Imogene Stevens, 24, sloe-eyed Texan who last June jolted staid New Canaan, Conn, by bumping off Seaman Al Kovacs, 19, in an "aura of sex recrimination, beer and window-smashing reprisals" (so said Coroner Theodore E. Steiber), returned from a summer of Army camping with her husband, Major George R. Stevens III. Rumor said that she might seek a change of venue for her impending manslaughter trial because of public prejudice.
Men In Motion
Fritz Kuhn, porky, peccant (embezzling) ex-Bund leader, ex-U.S. citizen, got a free freighter trip to Germany along with some 500 other deported compatriots.
Admiral William F. ("Bull") Halsey, having formally reneged on his vow to ride Hirohito's white horse, made the mistake of meeting up with his old cavalry man friend, Major General William Chase, in a Tokyo suburb. The General proffered the Admiral a hoary steed and insisted that he trot his stuff. Taking the bit in his teeth, the Admiral ventured a slow, seagoing jog, dismounted quickly, gasped: "Don't leave me alone with this animal. I was never so scared in my life."

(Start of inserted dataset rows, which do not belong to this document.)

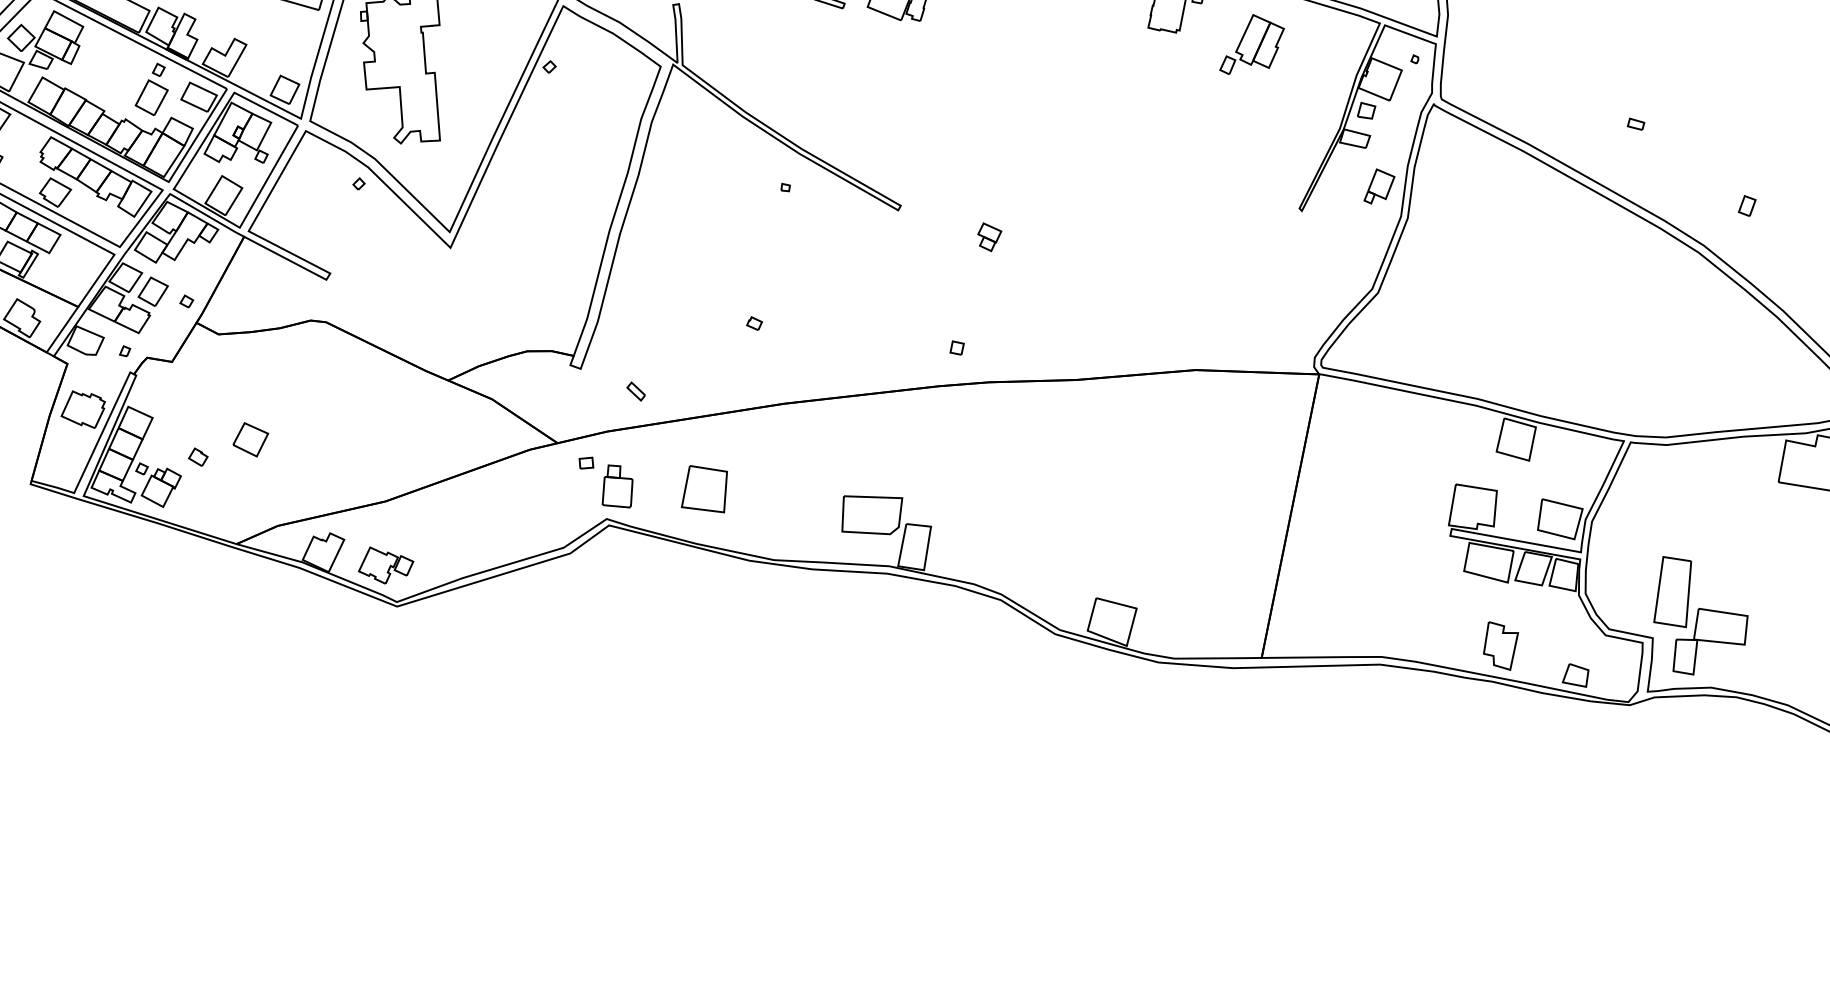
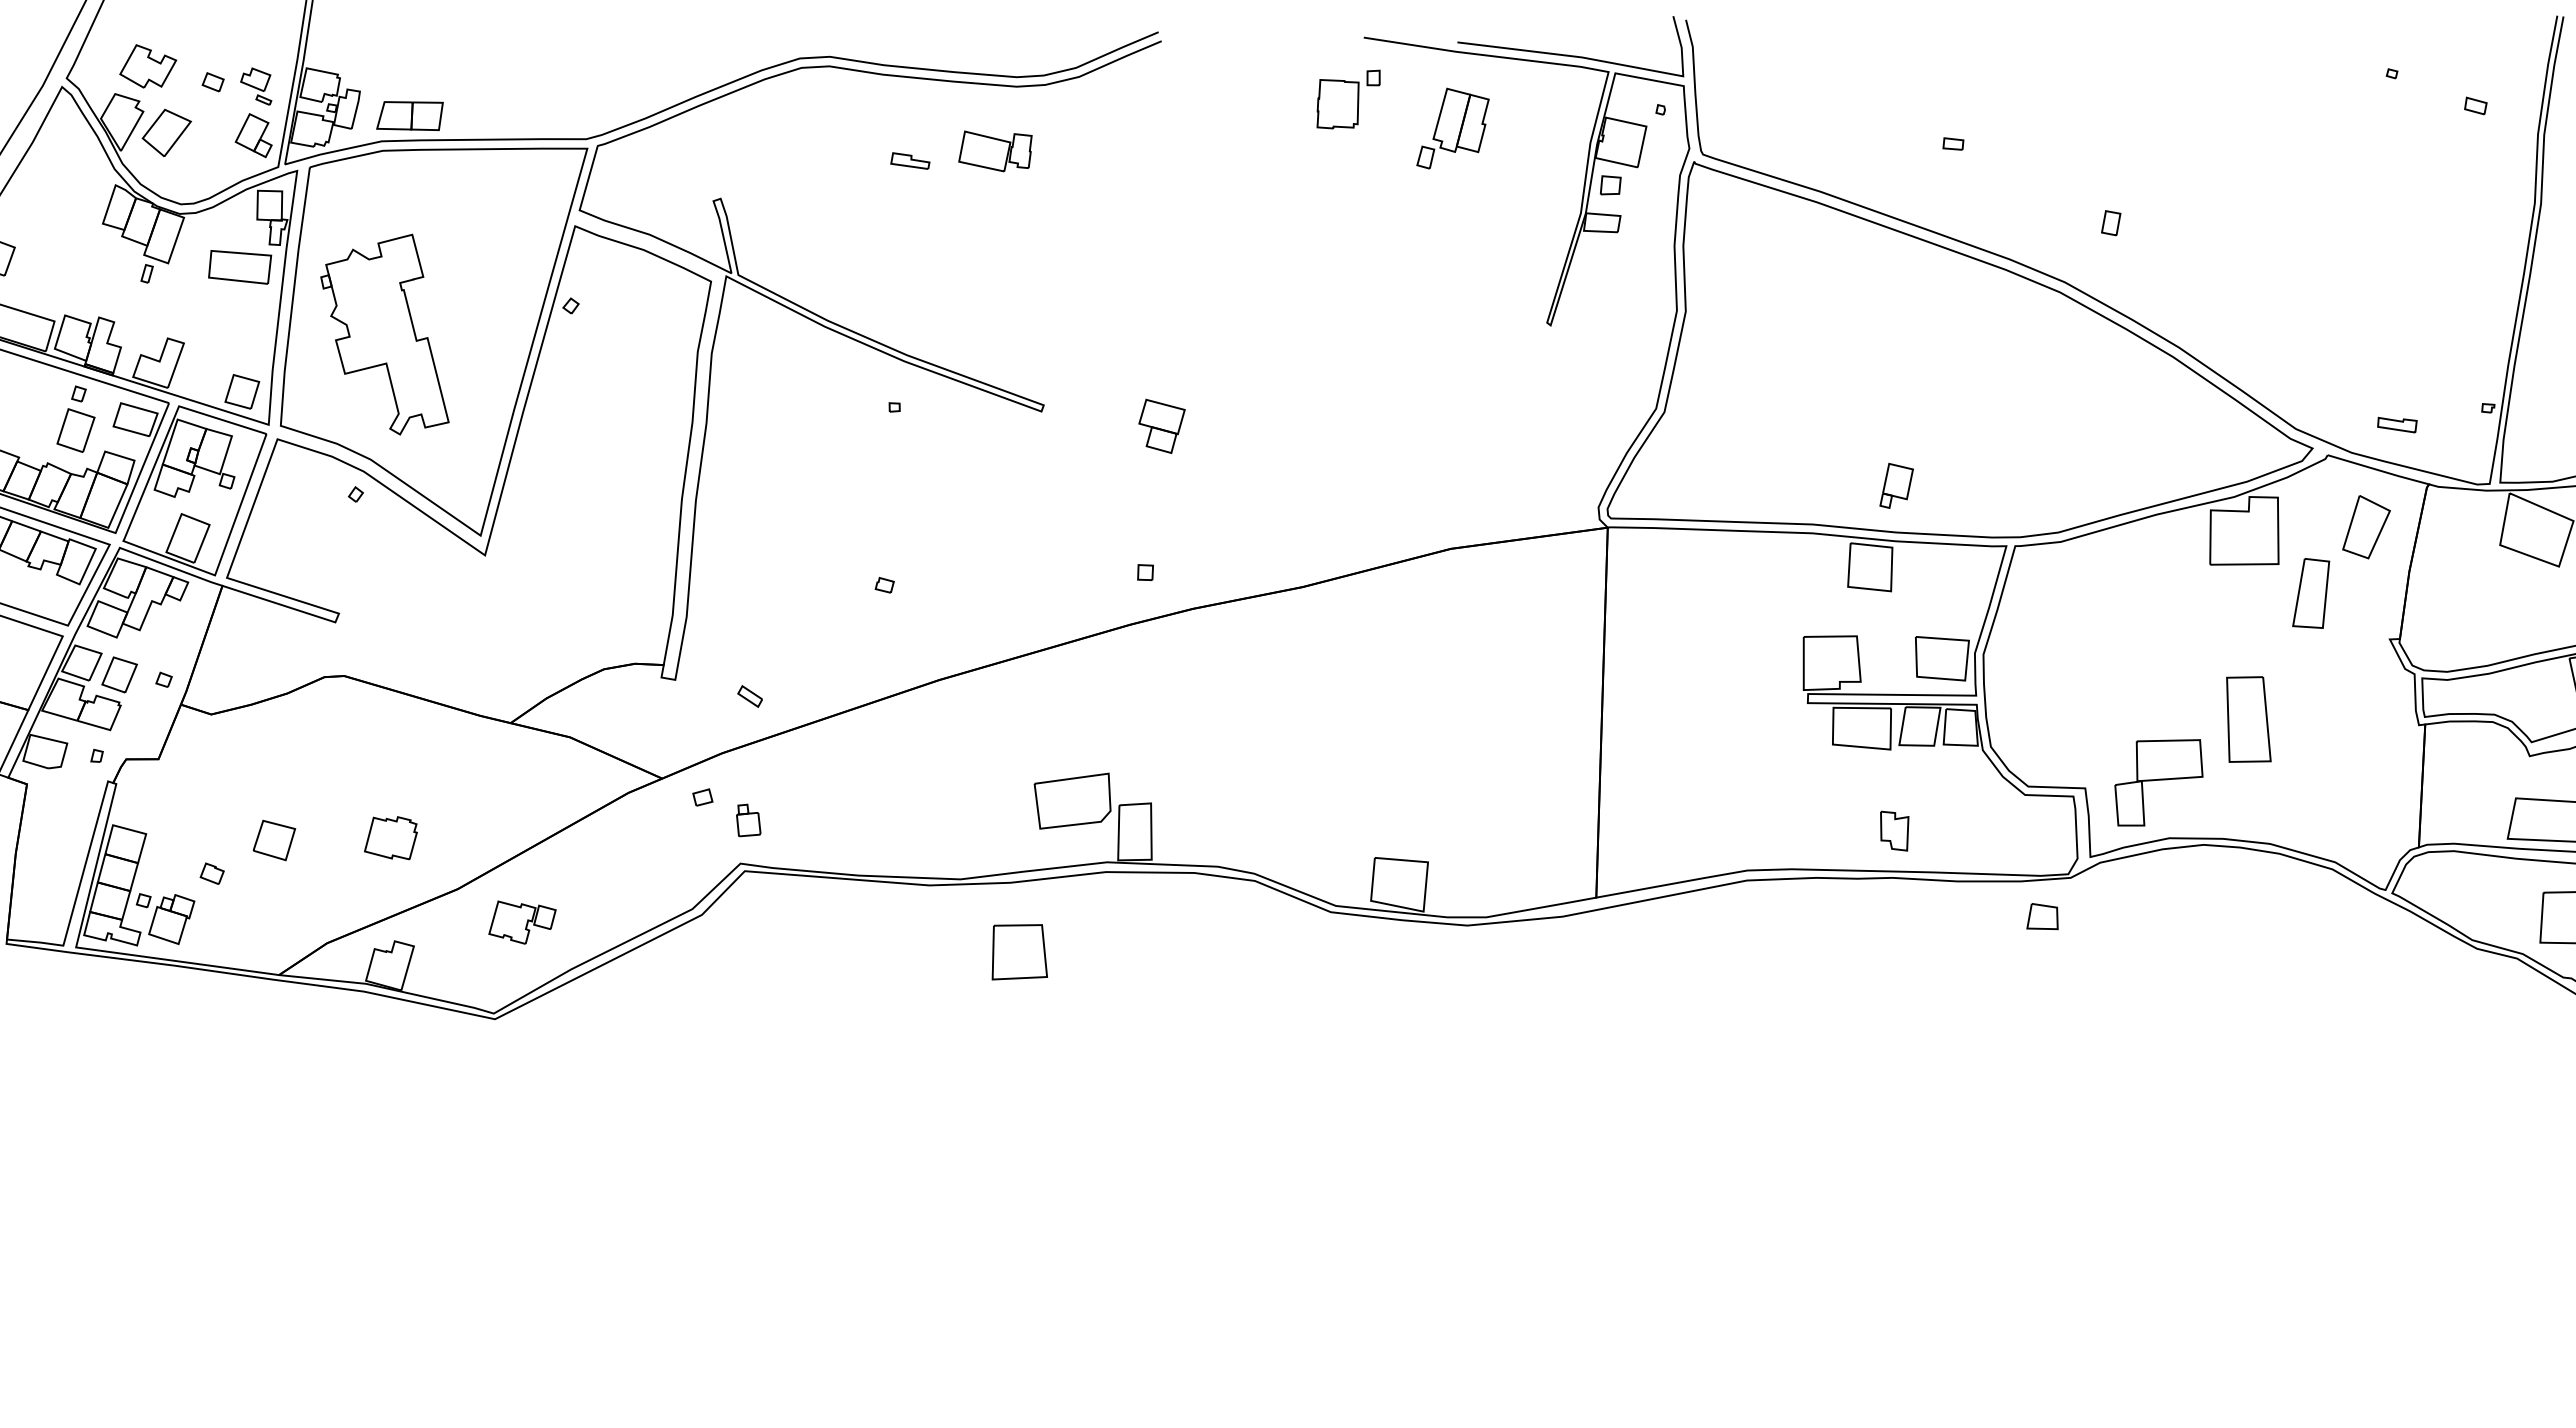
part: (1379, 187) -> (1896, 485), moved
part: (988, 236) -> (1161, 425), size x1.6
part: (83, 409) -> (390, 838), moved
part: (618, 486) -> (748, 820), size x0.6
part: (706, 489) -> (1019, 952), moved
part: (386, 566) -> (522, 922), moved
part: (1674, 591) -> (2248, 719), moved
part: (1500, 645) -> (1894, 830), size x0.7
part: (1576, 675) -> (2042, 916), moved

E. Phillips Oppenheim, 79, who has written 150-odd thrillers about international espionage, murder, grand dukes and grand larceny, returned to his prewar Guernsey (Channel Islands) home. On the Oppenheim stove: a sizzler with World War II trimmings.
*Observed the 17th Century's apothegmatic Sir Francis Bacon: "Wives are young men's mistresses, companions for middle age, and old men's nurses."